• [Written exercise] Collect each line of the records below that contains the string "halfway", treating uppercase and lowercase as different.
**** Given entries ****
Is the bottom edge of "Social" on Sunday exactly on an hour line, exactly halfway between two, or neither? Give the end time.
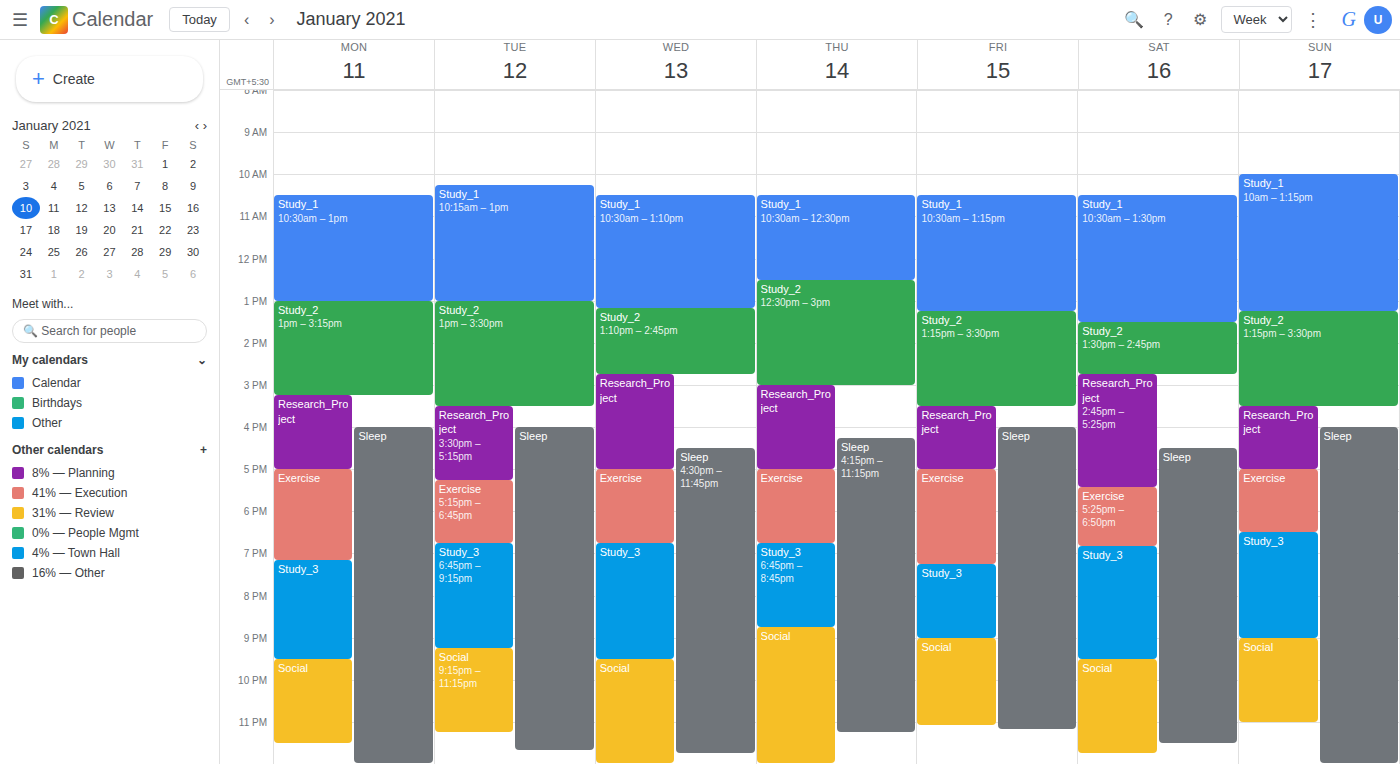
11:00 PM -- exactly on the 11 PM line.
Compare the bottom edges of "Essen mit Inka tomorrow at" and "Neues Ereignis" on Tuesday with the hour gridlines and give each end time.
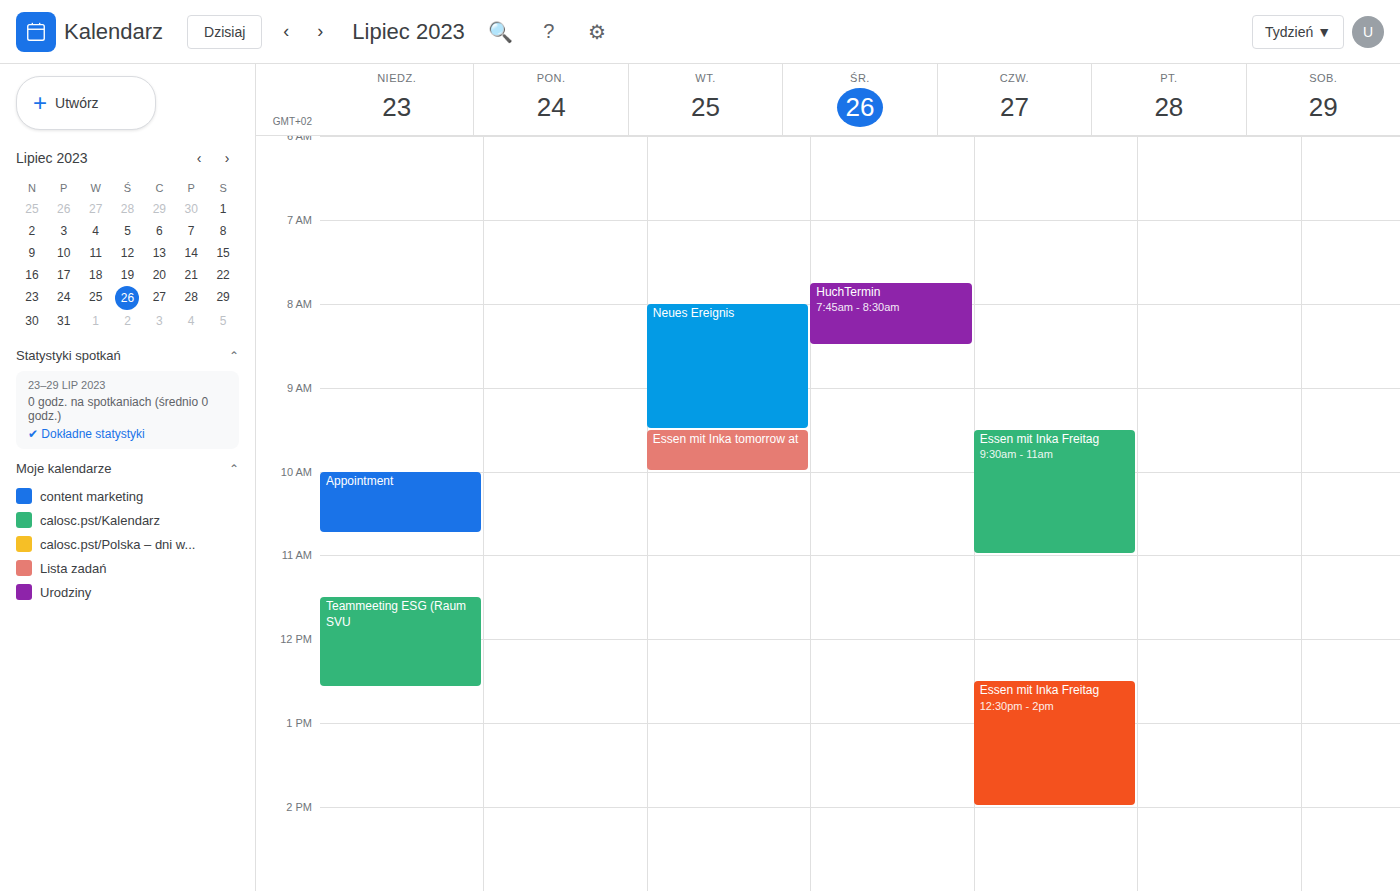
"Essen mit Inka tomorrow at": 10:00, exactly on the 10:00 line. "Neues Ereignis": 09:30, halfway between the 09:00 and 10:00 lines.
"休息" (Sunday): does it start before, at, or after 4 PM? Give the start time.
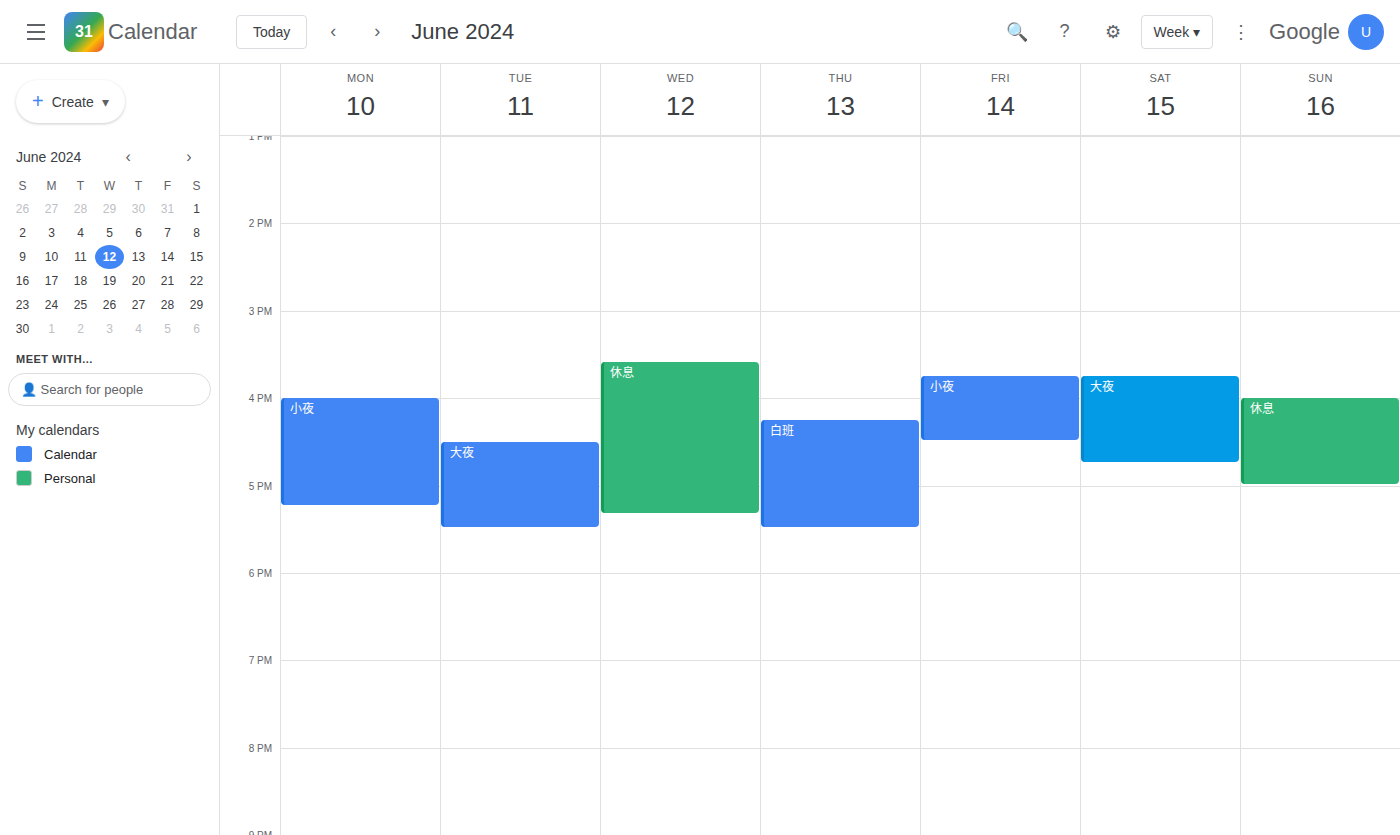
4:00 PM -- exactly at 4 PM, on the 4 PM line.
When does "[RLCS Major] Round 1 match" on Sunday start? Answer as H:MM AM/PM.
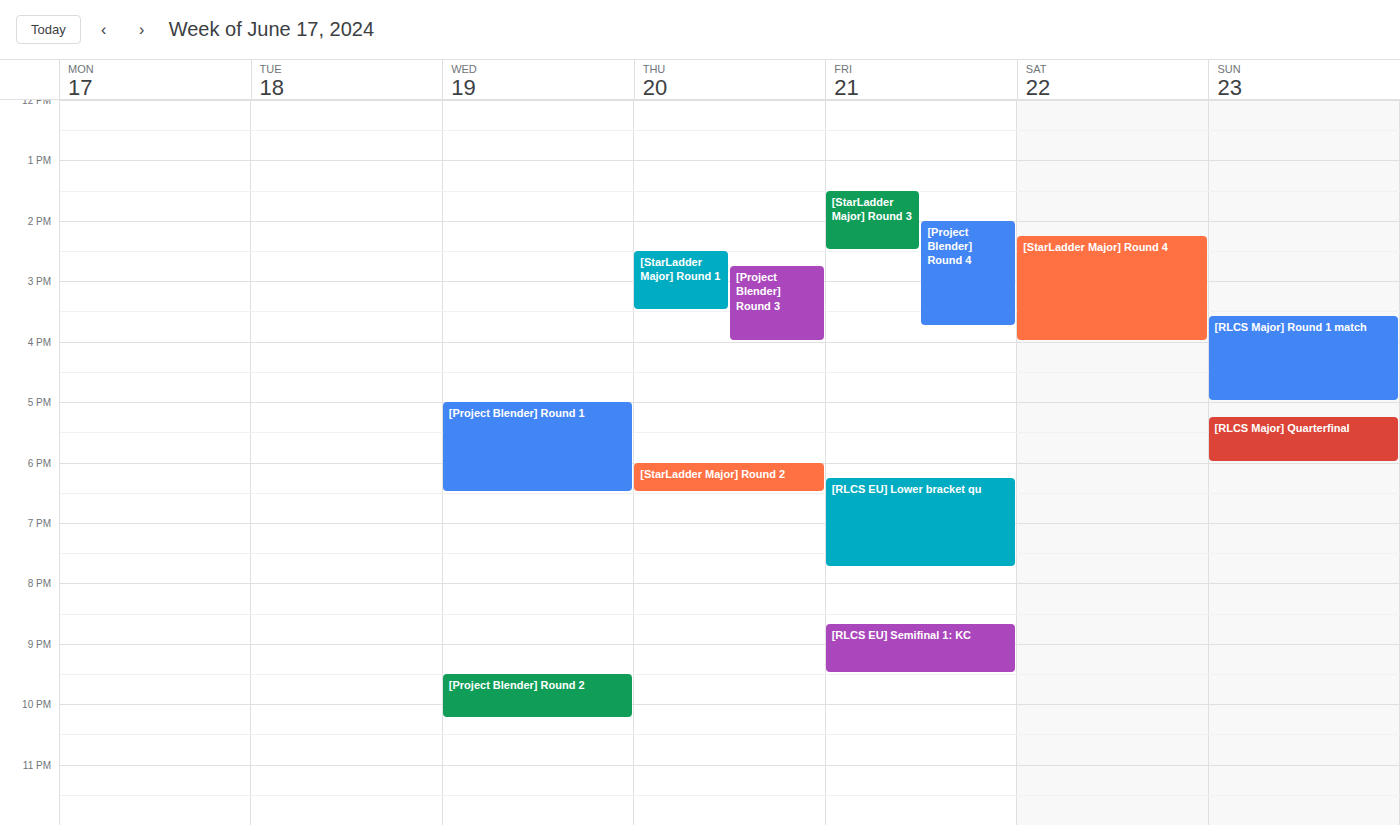
3:35 PM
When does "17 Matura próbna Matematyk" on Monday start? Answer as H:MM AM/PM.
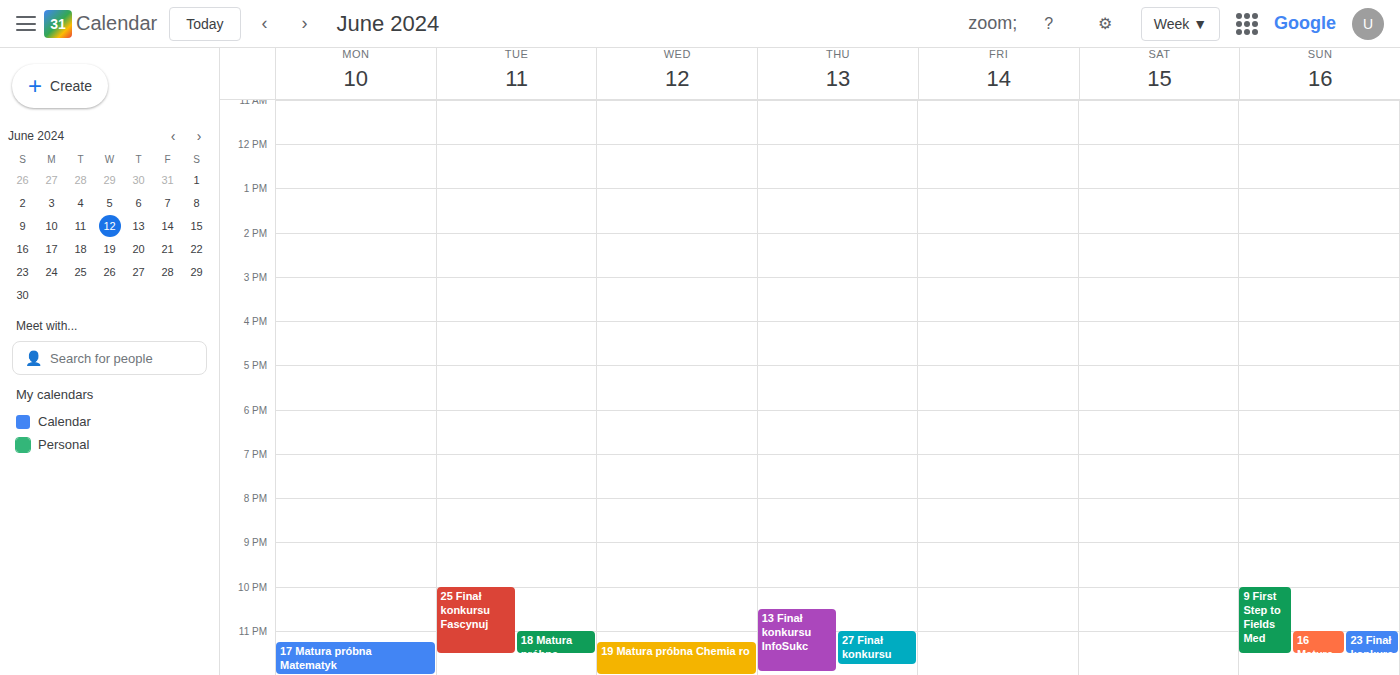
11:15 PM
****
• [The result]
Is the bottom edge of "Social" on Sunday exactly on an hour line, exactly halfway between two, or neither? Give the end time.
"Essen mit Inka tomorrow at": 10:00, exactly on the 10:00 line. "Neues Ereignis": 09:30, halfway between the 09:00 and 10:00 lines.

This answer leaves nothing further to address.